ESP32-S3-BOX manual setup

I just got started with voice control, using an ESP32-S3-BOX. I hit some snags when setting it up. I’m going to share my observations in this post in case someone else runs into the same problems…

The tutorial for the ESP32-S3-BOX says that you need “Chrome or Edge browser on a desktop (not Android/iOS)” and then continues with “Make sure this page is opened in a Chromium-based browser”. Note that “this page” is not a link, it’s literally the tutorial page.

I was using Firefox and despite the “If your browser does not support web serial, you will see a warning message indicating this instead of a button” comment I got no such warning, so I missed that I should have opened that page in Chrome.

The next snag was that I was using a USB-C-to-USB-A cable to connect the box. That powers up the box, but does not expose the necessary serial port for flashing it. One has to use a USB-C-to-USB-C cable. With that I got a new /dev/ttyACM0 when connecting the box to my Linux laptop. Other users had permission issues and conflicts with brltty, but that was okay for me.
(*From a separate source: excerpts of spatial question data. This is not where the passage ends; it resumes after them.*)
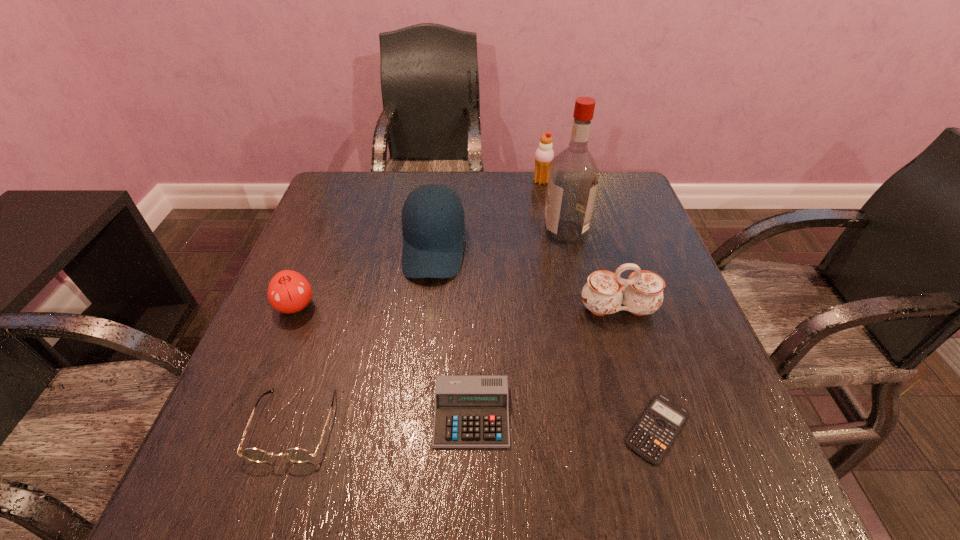
At what (x,y) coordinates should I click in order to perform the action: click on vacant area that lies between the spectacles and the second shortest object. Please return your answer as a coordinate pair (x, y). The image size is (960, 540). Looking at the image, I should click on [x=383, y=420].

Find the location of a particular element. The width and height of the screenshot is (960, 540). empty space that is in between the shorter calculator and the apple is located at coordinates (476, 367).

In order to click on unoccupied area between the tallest object and the seventh tallest object in this screenshot , I will do `click(518, 323)`.

The image size is (960, 540). Identify the location of empty space between the third shortest object and the farthest object. (418, 303).

Locate an element on the screen. vacant point located between the chinaware and the left calculator is located at coordinates (544, 362).

I want to click on free spot between the third shortest object and the apple, so click(x=295, y=365).

Identify which object is located as the seventh nearest to the liquor. Please provide its 2D coordinates. Your answer should be formatted as a tuple, i.e. [(x, y)], where the tuple contains the x and y coordinates of a point satisfying the conditions above.

[(298, 455)]

The image size is (960, 540). I want to click on object that stands as the closest to the taller calculator, so click(298, 455).

Find the location of `blank area in the image that satisfies the following two spatial constraints: 1. at the front with a straw on the icecream; 2. on the front-facing side of the baseball cap`. blank area in the image that satisfies the following two spatial constraints: 1. at the front with a straw on the icecream; 2. on the front-facing side of the baseball cap is located at coordinates (554, 248).

The image size is (960, 540). I want to click on blank space that satisfies the following two spatial constraints: 1. on the front-facing side of the liquor; 2. on the front-facing side of the baseball cap, so click(x=568, y=248).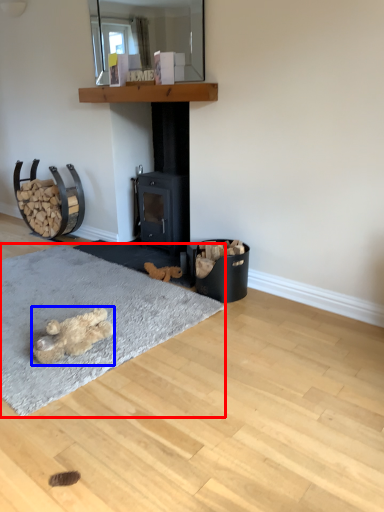
Question: Among these objects, which one is nearest to the camera, mat (highlighted by a red box) or animal (highlighted by a blue box)?

Choices:
 (A) mat
 (B) animal

Answer: (A)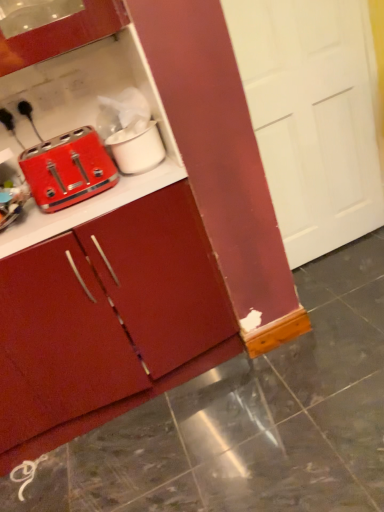
Question: Is matte red toaster at left taller or shorter than white matte pot at upper center?

Choices:
 (A) short
 (B) tall

Answer: (B)

Question: Is matte red toaster at left bigger or smaller than white matte pot at upper center?

Choices:
 (A) big
 (B) small

Answer: (A)

Question: Estimate the real-world distances between objects in this image. Which object is farther from the white matte pot at upper center?

Choices:
 (A) matte red toaster at left
 (B) matte red cabinet at center
 (C) white glossy tile at lower left

Answer: (C)

Question: Estimate the real-world distances between objects in this image. Which object is farther from the matte red cabinet at center?

Choices:
 (A) white matte pot at upper center
 (B) white glossy tile at lower left
 (C) matte red toaster at left

Answer: (B)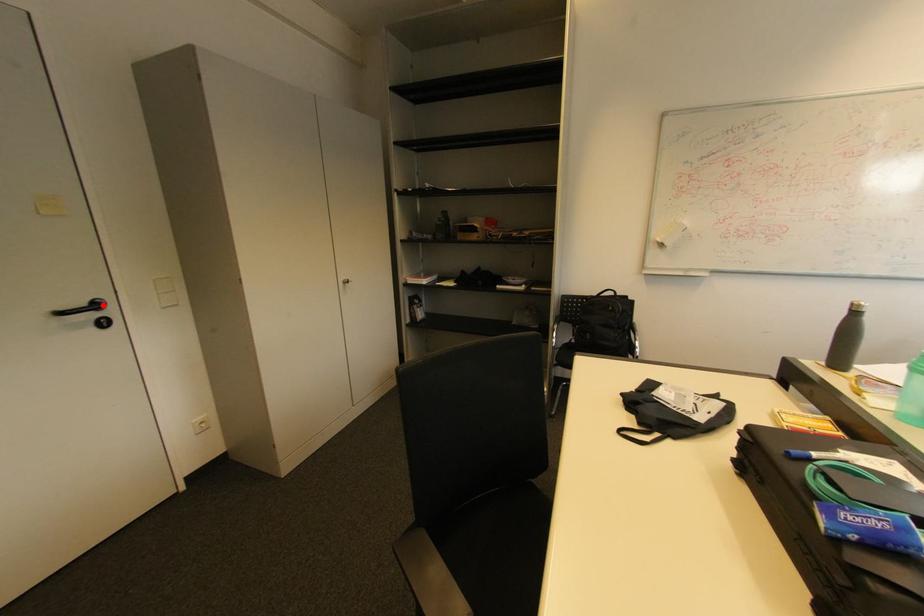
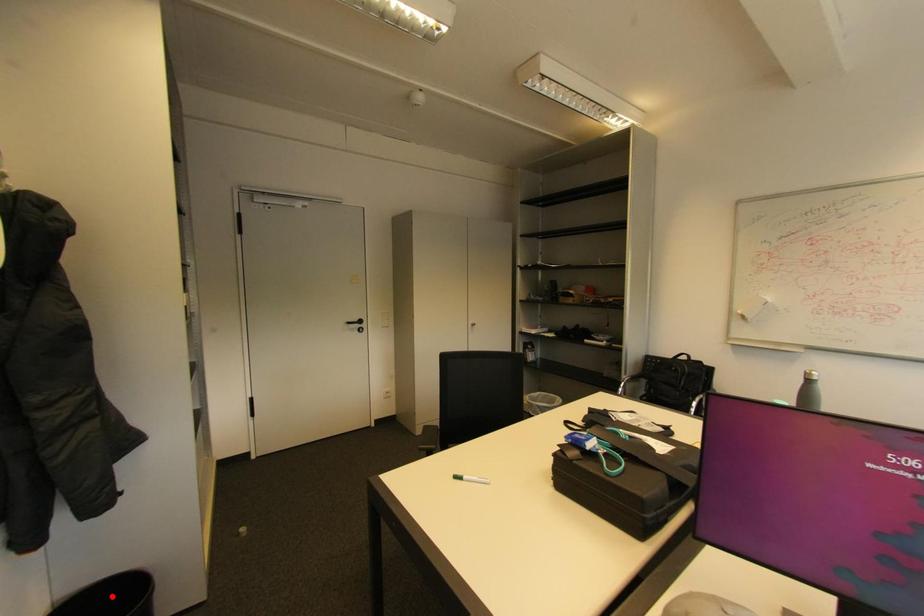
I am providing you with two images of the same scene from different viewpoints. A red point is marked on the first image and another point is marked on the second image. Is the red point in image1 aligned with the point shown in image2?

No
At this point, following the tutorial in Chrome probably would have worked for me. But instead, I manually installed esphome and checked out GitHub - esphome/wake-word-voice-assistants. I created an esphome-config directory and created a secrets.yaml file there:

wifi_ssid: "<my wifi network name>"
wifi_password: "<my wifi password>"

As config, I created a symlink to esp32-s3-box.yaml in the same directory and made the following changes:

diff --git a/esp32-s3-box/esp32-s3-box.yaml b/esp32-s3-box/esp32-s3-box.yaml
index 47c0b74..de43a58 100644
--- a/esp32-s3-box/esp32-s3-box.yaml
+++ b/esp32-s3-box/esp32-s3-box.yaml
@@ -34,8 +34,8 @@ substitutions:
   micro_wake_word_model: okay_nabu
 
 esphome:
-  name: ${name}
-  friendly_name: ${friendly_name}
+  name: esp32-s3-box
+  friendly_name: ESP32-S3-BOX
   min_version: 2024.9.0
   name_add_mac_suffix: true
   platformio_options:
@@ -61,6 +61,9 @@ esp32:
       CONFIG_ESP32S3_DEFAULT_CPU_FREQ_240: "y"
       CONFIG_ESP32S3_DATA_CACHE_64KB: "y"
       CONFIG_ESP32S3_DATA_CACHE_LINE_64B: "y"
+    # PO: https://github.com/esphome/wake-word-voice-assistants/issues/43#issuecomment-2552029335
+    version: 4.4.8
+    platform_version: 5.4.0
 
 psram:
   mode: octal
@@ -75,6 +78,9 @@ external_components:
     refresh: 0s
 
 api:
+  # PO: from "esphome dashboard" config
+  encryption:
+    key: "<random 32 bytes, base64 encoded ?>" # dd if=/dev/random count=32 bs=1 status=none | base64
   on_client_connected:
     - script.execute: draw_display
   on_client_disconnected:
@@ -83,11 +89,18 @@ api:
 ota:
   - platform: esphome
     id: ota_esphome
+    password: "<random 32 characters, hex>"
+
 logger:
   hardware_uart: USB_SERIAL_JTAG
 
 wifi:
+  # PO: from "esphome dashbard" config.
+  ssid: !secret wifi_ssid
+  password: !secret wifi_password
   ap:
+    ssid: "Esp32-S3-Box Fallback Hotspot"
+    password: "<random 12 characters, alphanumeric>"
   on_connect:
     - script.execute: draw_display
   on_disconnect:

With that, I can manually update the box:

esphome/bin/esphome run --device=/dev/ttyACM0 esphome-config/esp32-s3-box.yaml

Let me repeat: when opening the tutorial in Chrome, none of this is necessary. But I’m now glad that I have it set up, because now I can experiment with changes to the configuration. And I learned something :grinning:

you can use a usb c to usb a - it just needs to be a data cable and not a charge only cable. if you are looking for other things you can do with the S3 Box 3 then you might want to check this project out :wink: GitHub - BigBobbas/ESP32-S3-Box3-Custom-ESPHome: Custom ESPHome config for ESP32-S3-Box-3 with sensors and touchscreen

You are probably right. I have no idea where that USB-C-to-USB-A cable came from, so it might very well be just for charging.